Deniz Feneri Başkanı olan Mehmet Gürhan, Avrupa’da faaliyet yürüten İslamcı kurumlar arasında tam bir koordinatör görevi görüyor. Avrupa Milli Görüş Teşkilatı (AMGT) ile ilişkisi olan Gürhan, 1990-1991 yılları arasında Milli Gazete’nin Brüksel temsilcisi olarak çalışır. Aynı yıl, AMGT adına, NBR 54020 AB Darmstadt adresinde ‘Hicret Verlags GmbH’ şirketini kurarak ‘ticari dolandırıcılığa’ ilk adımını atar. Haziran 1995 yılında ise kayınbiraderi ve daha sonra bütün dolandırıcı şirketlere birlikte ortak olan İzzet Kurum ile ‘Taxibetrieb Kurum GmbH’ şirketini kurar. Dava dosyası içerisinde Gürhan için hazırlanmış bölümün 11-16 sayfaları arasında bu konuda yeterince geniş bilgi bulunuyor.

Özellikle sahte şirketler kurmada giderek uzmanlaşan Gürhan, aynı zamanda İslamcıların gözdesi durumuna gelir. Avrupa’da faaliyet yürüten Kombasan, Yimpaş, Jetpa gibi dolandırıcı şirketlerde görev aldı. Özellikle Yimpaş ile olan ilişki birçok bakımdan dikkat çekicidir.


Yıllarca manevi lideri Necmettin Erbakan için çalışır. Ancak Erdoğan ve ekibinin hocası ile yollarını ayırınca ‘yenilikçi’ kanadın yanında yer alarak, yolsuzluklar için de ‘yenilikler’ yaratır. Bu yeteneği ile kısa sürede hem Tayyip Erdoğan ve Zekeriya Karaman’ın hem de AKP’nin vazgeçilmezleri arasına girer. Çünkü bunların para kaynağı haline gelir.


Her Yerde Gürhan

Mehmet Gürhan, Yimpaş Koordinatörü, Yeni Şafak gazetesinin Avrupa Temsilcisi, Kanal-7 Avrupa sorumlusu olup aynı zamanda Kobassan ve JetPa ile çok yakın ilişki içerisindedir. Ayrıca Atlas Media Marketing GmbH, Atlas Pazarlama, Euro 7 Fernseh & Marketing GmbH, European Consultıng & marketing GmbH, Şeni Şafak Europa GmbH, Kanal 7 Int. , Taxi-Quik GmbH, Weiss Handels- und Investment GmbH, Rapidway GmbH, Rapiday Gmbh ve TVT Türk gibi kurulan bütün şirketlerin kah ortağı olmuş, kah ilk müdürü olarak görev almış.
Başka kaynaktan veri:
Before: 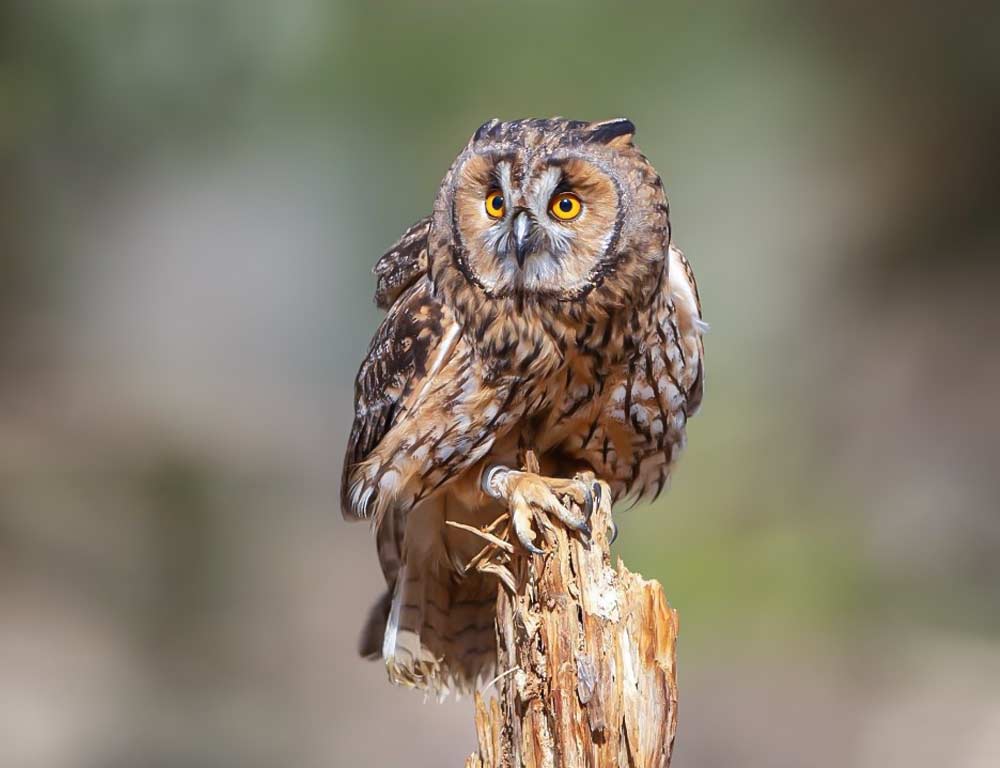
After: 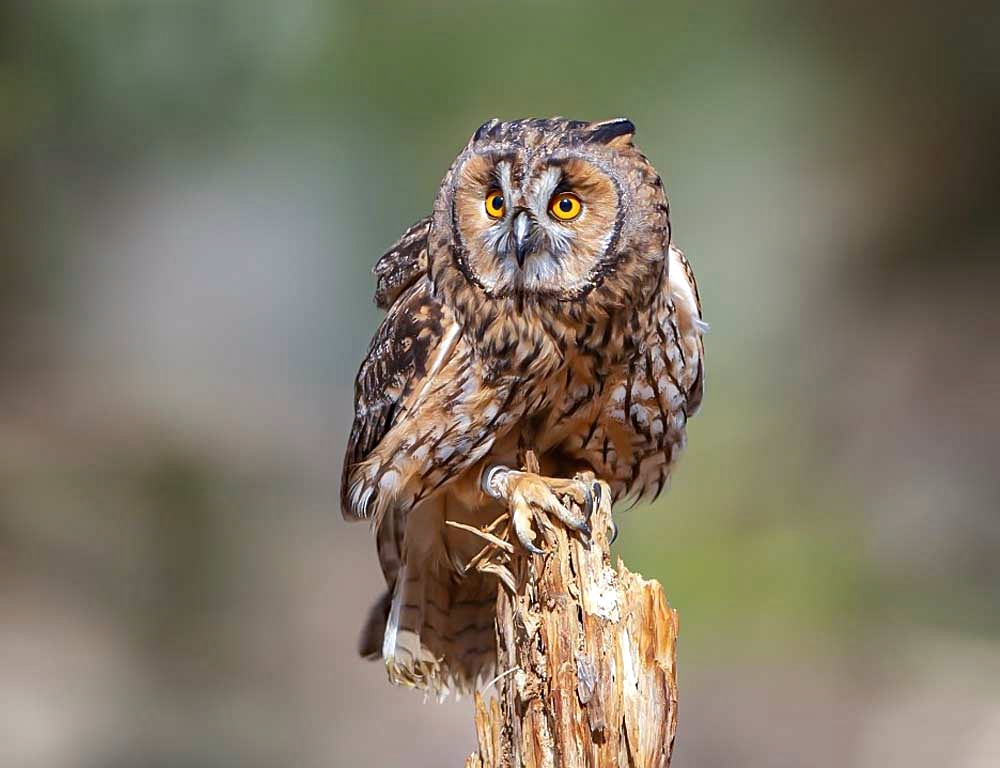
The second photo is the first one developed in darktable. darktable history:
sharpen: radius 1.272, amount 0.305, threshold 0
haze removal: compatibility mode true, adaptive false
Gürhan’ın ilişkileri karmaşıklıklarla ve bilinmeyenlerle doludur. Her bağlantının arka planında önemli oranda kirli ilişkiler var. Örneğin, kendisinin önemli elemanlarından biri olan ve Avrupa Deniz Feneri’nin kâtibi olarak görev yapan (…) Hüseyin Gürler, Yimpaş davasında da adı geçen ve hakkında Manheim Savcılığı tarafından hakkında tutuklanma kararı çıkarılan Faik Gürler’in abisidir.
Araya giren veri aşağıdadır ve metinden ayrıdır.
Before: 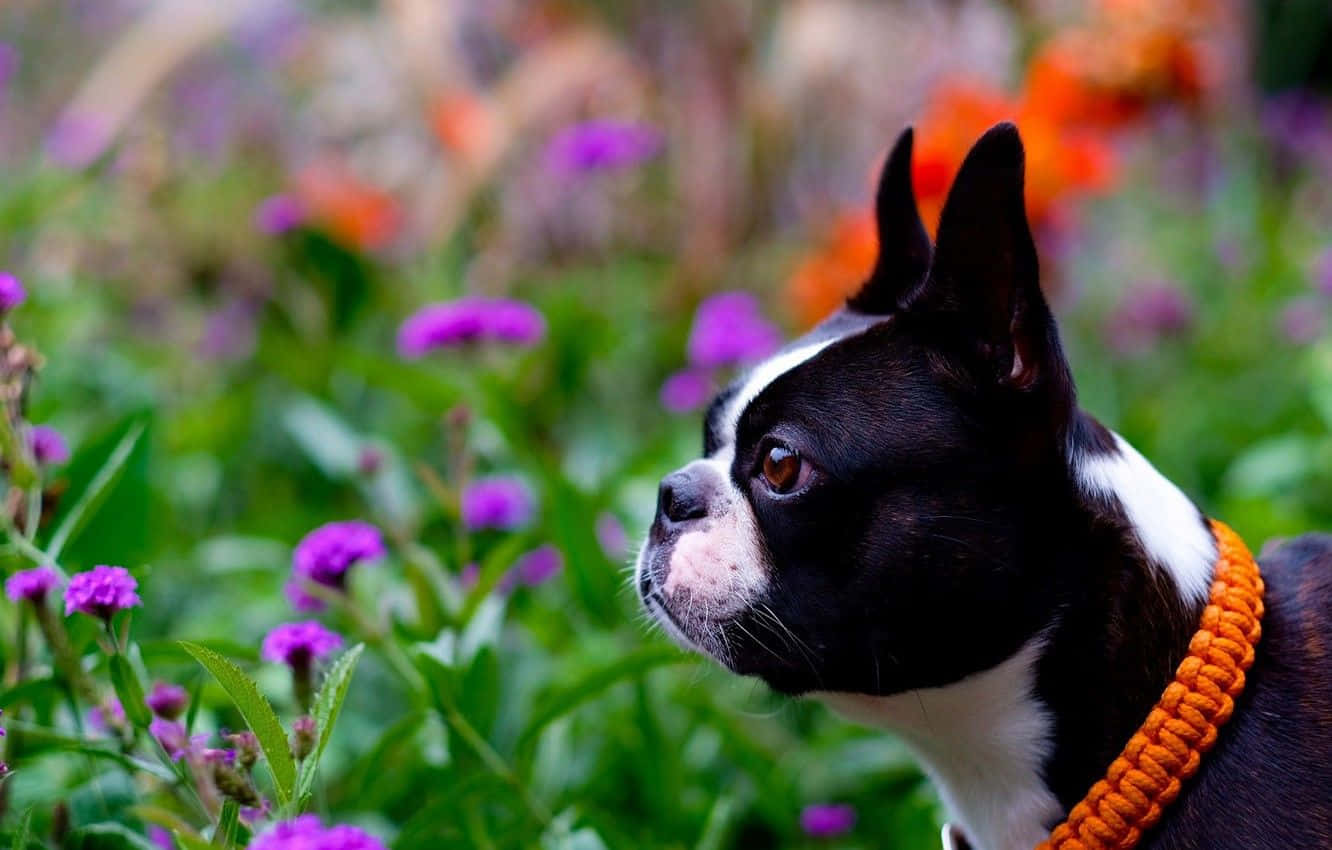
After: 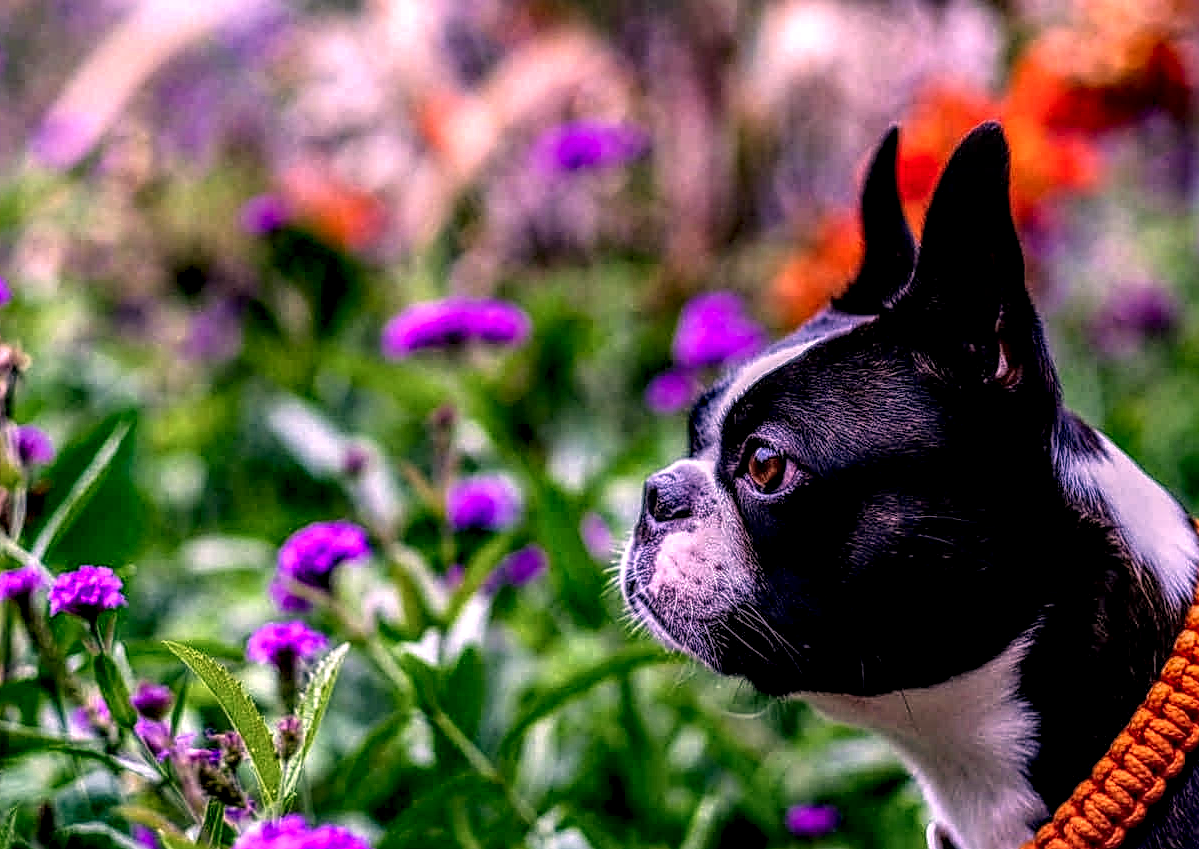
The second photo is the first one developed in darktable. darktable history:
crop and rotate: left 1.193%, right 8.759%
local contrast: highlights 4%, shadows 1%, detail 300%, midtone range 0.295
sharpen: on, module defaults
color correction: highlights a* 17.62, highlights b* 18.56
color calibration: illuminant as shot in camera, x 0.379, y 0.396, temperature 4132.15 K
Önemli bir başka ayrıntı da, Kurum ailesi ile Mehmet Gürhan arasındaki ilişkidir. Mehmet Gürhan’ın eşi Nurgül Gürhan’ın evlenmeden önceki soyadı Kurum’dur. Nurgül Gürhan, Avrupa Deniz Feneri Yönetim Kurulu üyesi olan ve 13.12.2003-29.11.2006 tarihileri arasında 7,5 milyon Euro’yu kişisel hesaplarına geçiren, (…) İzzet Kurum’un kız kardeşidir. Yani Mehmet Gürhan, İzzet Kurum’un eniştesidir. (Dava dosyasının 1428-1433 sayfalarında çok daha ayrıntılı bilgiler verilmiştir).


Kurum ailesi İslami sermayenin en önemli grubu olarak bilinen ve sahte senetlerle halktan 500 milyon Euro toplayıp sonra üstüne yatan Yimpaş soygun şirketiyle olan ilişkileri bakımından ünlüdürler. Yimpaş dolandırıcılığının organizatörü olup Yimpaş davası nedeniyle hakkında soruşturma açılan Şükrüm Kurum, Mehmet Gürhan’ın kayın babasıdır. Başbakan Tayyip Erdoğan, Almanya’ya yatığı bir gezi sırasında, İslamcı sermaye grupları tarafından dolandırılan insanlara, ‘paranızı verirken bana mı tanıştınız ki, şimdi benden istiyorsunuz’ diye terslerken yakın dostu olan Şükrü Kurum’un yaptıklarını onaylıyordu.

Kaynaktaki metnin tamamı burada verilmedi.